Take cold brew and nitro coffee, the smooth, low-acid refreshers that are hits even with non-coffee drinkers. “Cold brew and nitro are literally the buzz of the industry,” says Jim Phillips, vice president of sales for Bunn-O-Matic Corporation. “Operators see them as key products to promote in slower dayparts, such as late mornings and afternoons.”

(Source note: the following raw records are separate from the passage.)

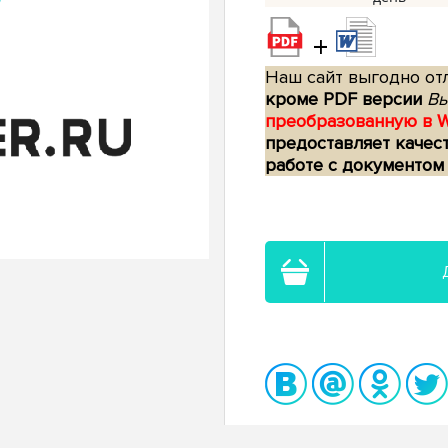
+
Наш сайт выгодно отл
кроме PDF версии
Вы
преобразованную в 
предоставляет качес
работе с документом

Indeed, instances of “cold brew” on menus are up 77% year-over-year, according to Technomic’s MenuMonitor. However, restaurant operators often face a steep learning curve and high installation and labor expenses when they implement these new coffee options. But now, new equipment solutions can help restaurateurs overcome those hurdles and compete in the fast-growing market for trendy chilled brews.
Coffee on tap
The BUNN Nitron® Cold Draft system is a major advance over the kegs or taps that coffee houses—and some restaurants—use to dispense cold brew and nitro. Such systems can be problematic for coffee service because they require regular keg cleaning and sanitizing as well as careful attention to system pressurization, which is critical for pouring nitro coffee with a consistently creamy, long-lasting head. “You need highly trained personnel to manage a keg system,” says Chairil McClain, product manager, product strategy, for BUNN. “It’s a lot for a restaurant to handle.”
A keg-free, tabletop dispensing system, Nitron Cold Draft makes serving cold brew and nitro coffee much simpler. It is a plug-and-play solution that dispenses coffee concentrate from two bag-in-box packages or one-gallon refillable containers held in a refrigerated cabinet. The unit has two tap heads, making it possible to feature both cold brew and nitro or two different styles of either.
Nitron features an exclusive in-line gas infuser and gas flow rate technology that produces an extremely long-lasting cascade of nitrogen micro-bubbles in a glass of nitro. “Our cascade can last up to three minutes or longer for a great visual presentation,” says McClain. “And the head height is consistent from pour to pour.”
Only 10 inches wide, Nitron fits easily with existing equipment. To install, the machine requires just a 120-volt electrical outlet, a filtered water line, nitrogen gas from a tank or generator and the coffee concentrate.
Creating the perfect cup every time
Hot coffee is the other essential element of a competitive restaurant coffee program. The BUNN Infusion Series® brewers give operators greater control and flexibility for varied coffee flavor profilesand batch options. Pre-infusion and pulse brew functions ensure maximum flavor.New sprayhead technology improves the uniformity of extraction and hard-water brewing performance.
As programmable solutions, Infusion Series brewers enhance the quality and consistency of coffee while simplifying operations and saving labor. They feature a USB port for easy recipe transfer and software programming. “If we are working with a chain, we can upload recipes to a USB drive that the customer can use to program all of their machines,” says Phillips. “They really appreciate that consistency.”